I hope you are happy,
And find your way home,
As i sit here sadly,
Wishing sooner I'd known...

Not even 8 weeks,
But you left your smile,
I remember your squeaks,
You were quicker by a mile,

Take care little one,
Nothing can hurt you now,
I know your gone, 
But it's for the best now...
(Written by me 08/05/09)

You little quick girlie...

xxxx


----------



## forteh (Feb 9, 2009)




----------



## snoopyfrench87 (Apr 27, 2009)

beautiful poem - wonderful tribute to your wonderful friend. sleep well sunshine


----------



## timberwolf (Oct 26, 2007)

Jacki, thats so sad...


----------



## Kimmy173 (Aug 2, 2007)

RIP, such a beauty xxx


----------



## sparkle (Mar 21, 2007)

I only just saw this thread jaki.. the poem is beautiful

RIP little maise

xxxx


----------



## Trillian (Jul 14, 2008)

That's so sad.
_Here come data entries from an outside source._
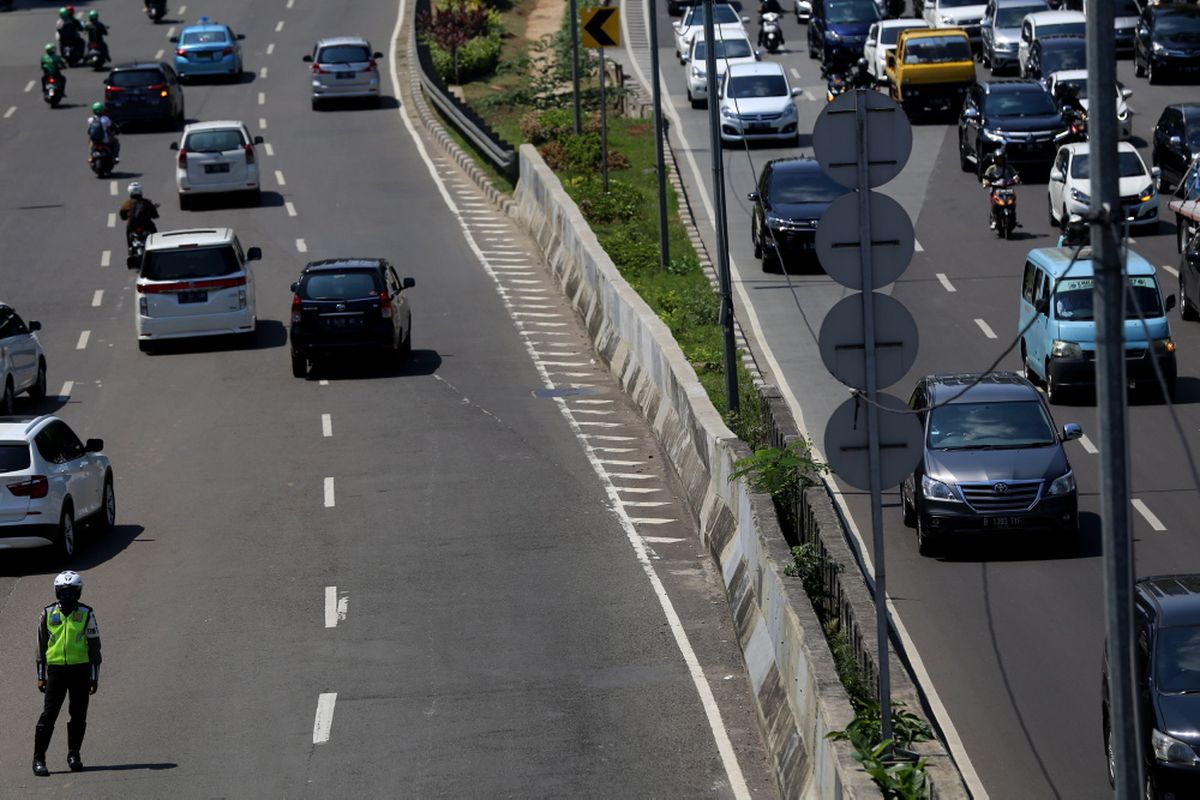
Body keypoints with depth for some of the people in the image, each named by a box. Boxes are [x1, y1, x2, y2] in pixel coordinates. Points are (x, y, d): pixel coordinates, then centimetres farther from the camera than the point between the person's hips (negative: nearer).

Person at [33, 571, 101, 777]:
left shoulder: (86, 614, 2)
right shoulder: (48, 613, 4)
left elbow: (94, 647, 5)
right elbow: (41, 646, 10)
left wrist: (94, 677, 2)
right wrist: (41, 676, 7)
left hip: (80, 669, 0)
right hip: (56, 669, 0)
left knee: (78, 715, 4)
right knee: (49, 714, -6)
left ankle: (74, 754, 19)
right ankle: (38, 758, -4)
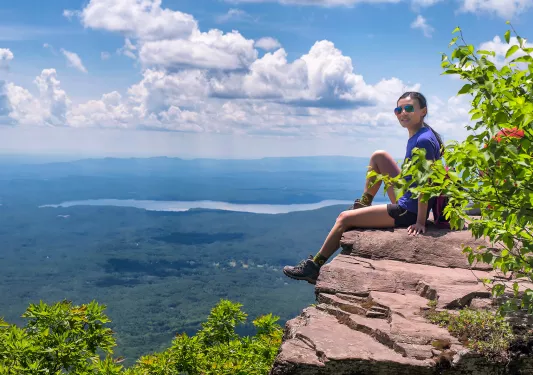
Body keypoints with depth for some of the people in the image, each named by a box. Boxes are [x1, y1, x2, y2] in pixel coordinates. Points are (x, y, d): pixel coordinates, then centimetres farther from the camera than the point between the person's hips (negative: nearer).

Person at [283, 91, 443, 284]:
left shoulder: (423, 140, -21)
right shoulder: (417, 135, 7)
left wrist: (420, 221, -24)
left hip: (408, 212, -9)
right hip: (405, 200, 9)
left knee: (344, 218, -3)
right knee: (378, 156, 12)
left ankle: (314, 266, 10)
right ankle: (363, 204, 24)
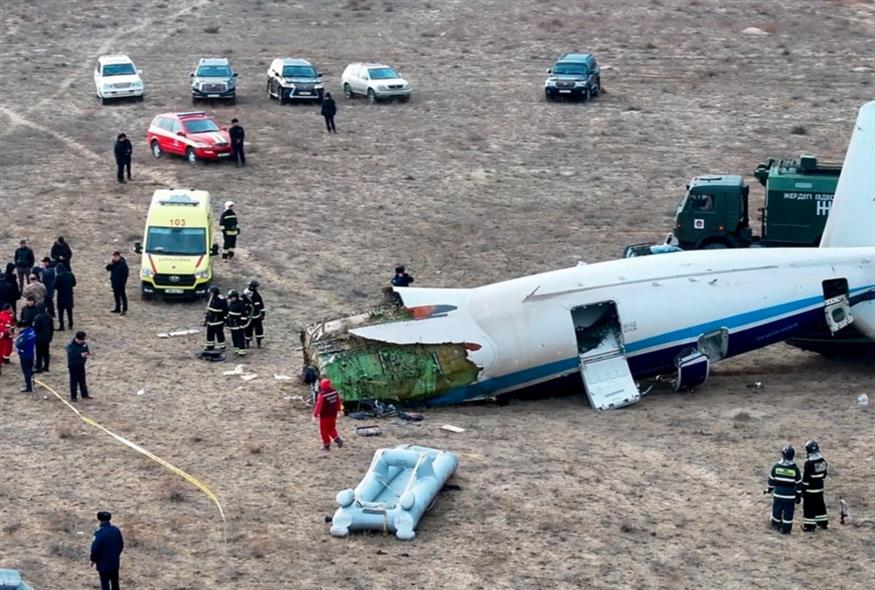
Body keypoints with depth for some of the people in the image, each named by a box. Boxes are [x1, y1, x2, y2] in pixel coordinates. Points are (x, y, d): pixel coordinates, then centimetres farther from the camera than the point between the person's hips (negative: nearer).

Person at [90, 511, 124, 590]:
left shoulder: (99, 533, -23)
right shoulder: (116, 530, -4)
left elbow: (95, 549, -20)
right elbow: (121, 545, 6)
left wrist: (93, 560, -2)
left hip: (103, 564, -5)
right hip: (115, 563, 5)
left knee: (105, 584, 7)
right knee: (115, 582, 20)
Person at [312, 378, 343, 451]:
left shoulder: (322, 395, -24)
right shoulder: (335, 392, -4)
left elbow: (318, 406, -20)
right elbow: (338, 402, 8)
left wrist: (315, 415, -11)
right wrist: (337, 410, 24)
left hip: (324, 415, -6)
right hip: (333, 414, 6)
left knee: (324, 431, 9)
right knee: (331, 428, 22)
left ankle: (327, 445, 14)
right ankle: (337, 439, 2)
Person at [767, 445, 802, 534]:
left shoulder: (776, 466, -5)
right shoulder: (795, 469, -8)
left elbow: (771, 479, 3)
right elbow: (798, 483, -3)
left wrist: (770, 488, 19)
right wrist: (798, 495, 5)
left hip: (778, 493, 1)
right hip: (790, 494, -1)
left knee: (777, 510, 16)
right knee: (788, 512, 5)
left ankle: (776, 525, 26)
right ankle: (786, 529, 7)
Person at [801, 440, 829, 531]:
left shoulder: (809, 462, -21)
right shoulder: (822, 460, 2)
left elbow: (805, 477, -19)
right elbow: (824, 474, 12)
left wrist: (803, 488, -11)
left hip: (810, 489, -7)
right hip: (820, 488, 7)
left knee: (809, 506, 0)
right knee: (820, 505, 18)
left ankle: (809, 525, 3)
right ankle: (823, 523, 26)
Lovely poem though. : victory:


----------



## purple-vixen (Feb 4, 2009)

Thanks everyone, when something bad happens I write from the heart... I know she is in a better place now though. 

Thanks xx


----------



## connor 1213 (Apr 6, 2009)

here's a hug:flrt::flrt::flrt::flrt::flrt:

i like what you wrote it is so amotinal


----------